# Whats up Everyone



## YoungCee (Mar 22, 2013)

My name is Cee, Im a music producer/Aspiring film composer.
Ive been producing for about 10 years and sorta just 
got into film. 
Hope everyone is having a great night. 
Hit me up if you wanna know more.


----------



## RiffWraith (Mar 22, 2013)

Howdy. 

LA,FL,CT


CT?!?!!? :shock:


----------



## YoungCee (Mar 22, 2013)

Haha. CT is Connecticut. its where i was raised. Hows it going.


----------



## RiffWraith (Mar 22, 2013)

YoungCee @ Sat Mar 23 said:


> Haha. CT is Connecticut.



I know, it's where I live. That's why the :shock:


----------



## YoungCee (Mar 22, 2013)

That's Awesome man what part?


----------



## RiffWraith (Mar 22, 2013)

YoungCee @ Sat Mar 23 said:


> That's Awesome man what part?



Norwich.

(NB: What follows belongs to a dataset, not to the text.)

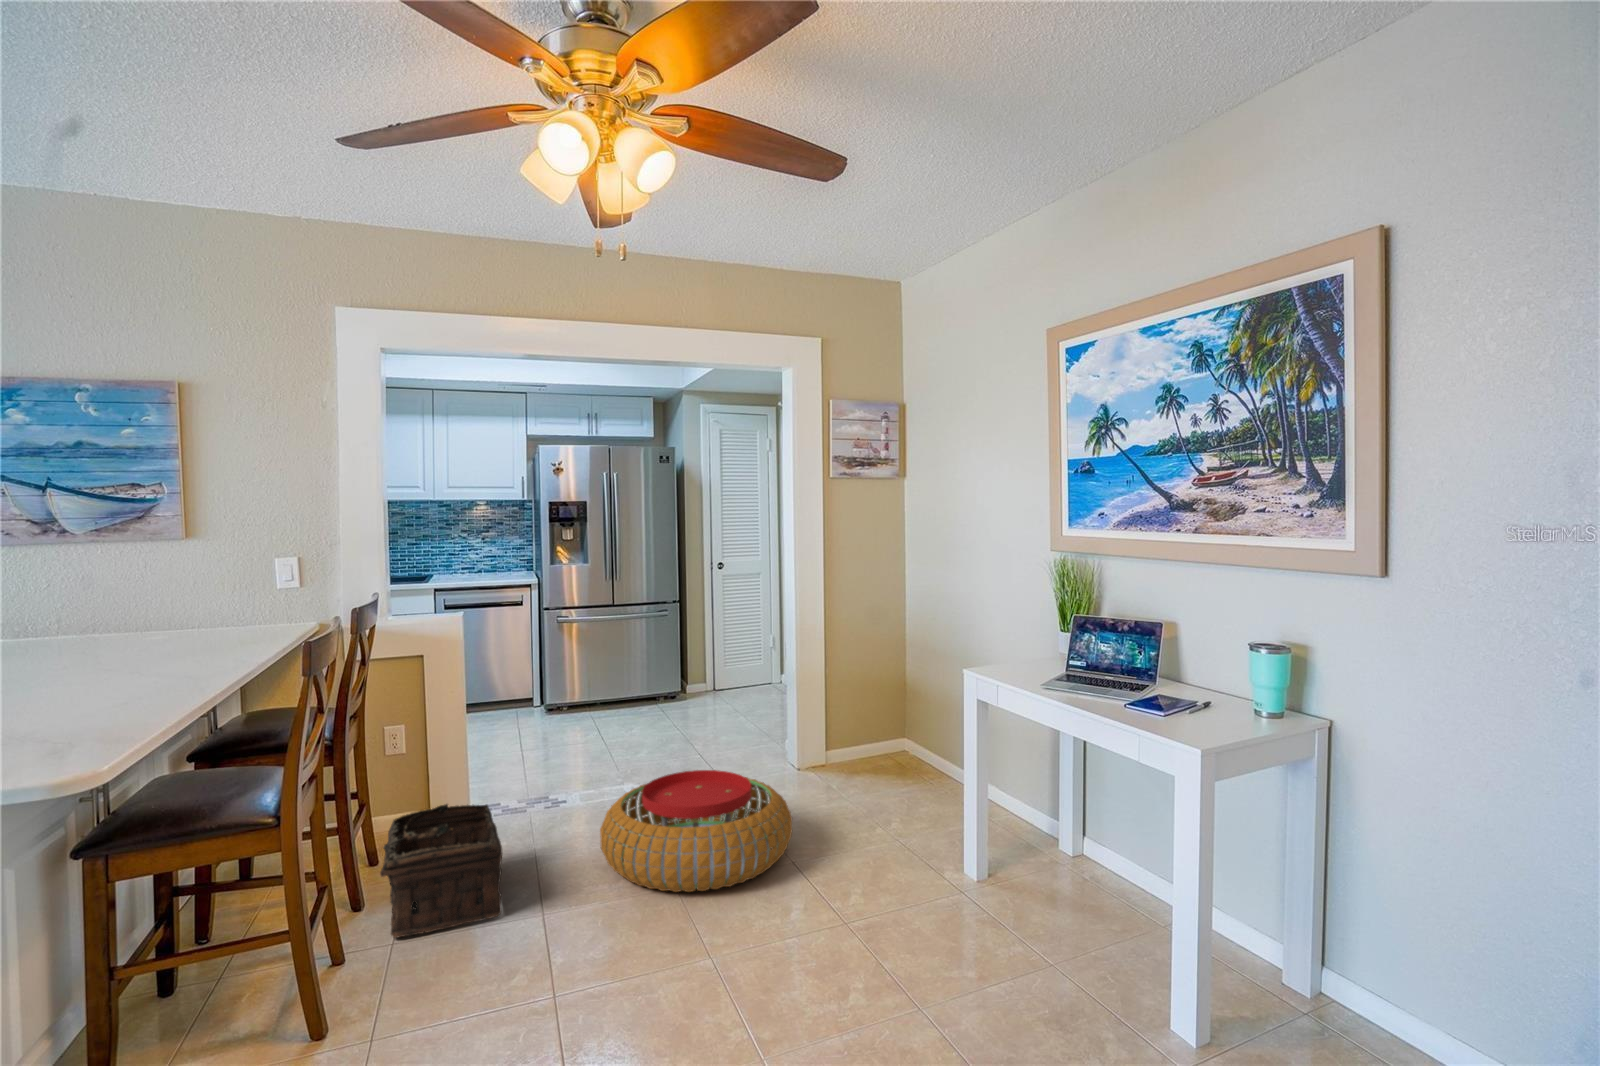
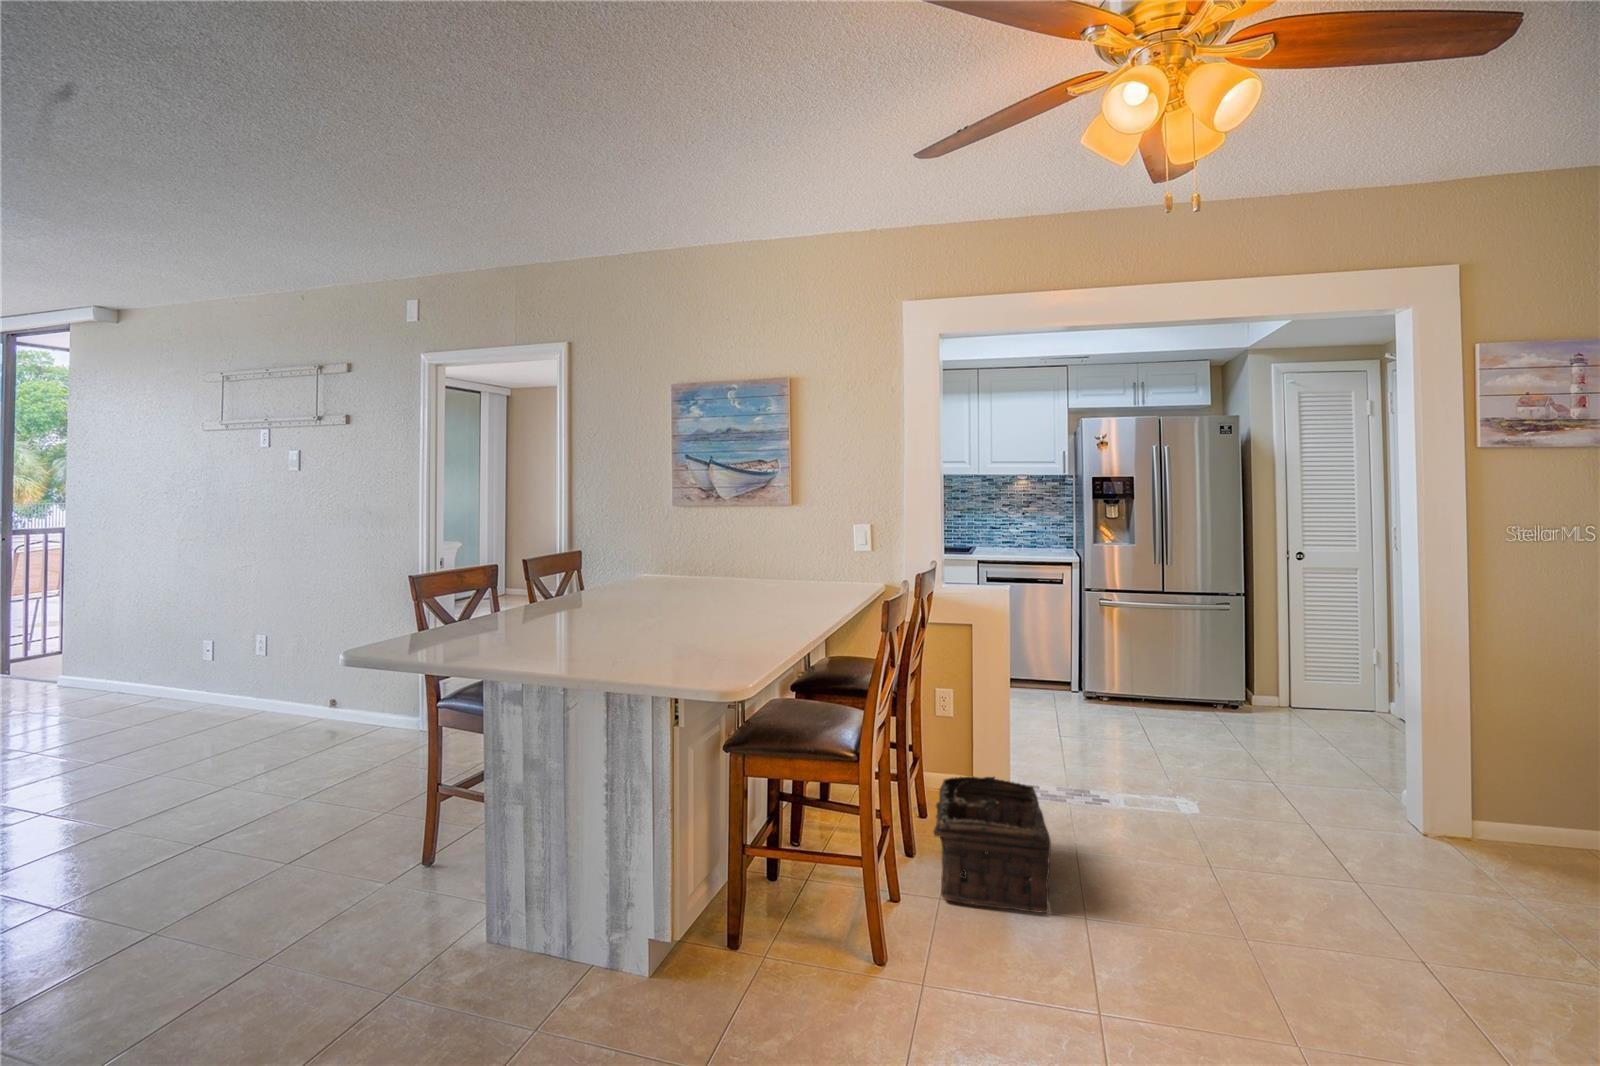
pouf: present [600,770,792,892] -> none [1161,803,1462,983]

You?


----------



## YoungCee (Mar 22, 2013)

Bloomfield Ct.
Im' actually about to check out your guitar library, i did a demo for orange tree samples. check out it when u get a chance. 
its called Wash Away 

http://www.orangetreesamples.com/evolut ... strawberry

Just scroll down. lol.


----------



## YoungCee (Mar 22, 2013)

Would love to put a demo together for you bro. just checked out your library. Really love the sound of the single notes.


----------



## RiffWraith (Mar 23, 2013)

Glad you like the sound, thanks. 

Not in need of any demos, thank you for the offer.


----------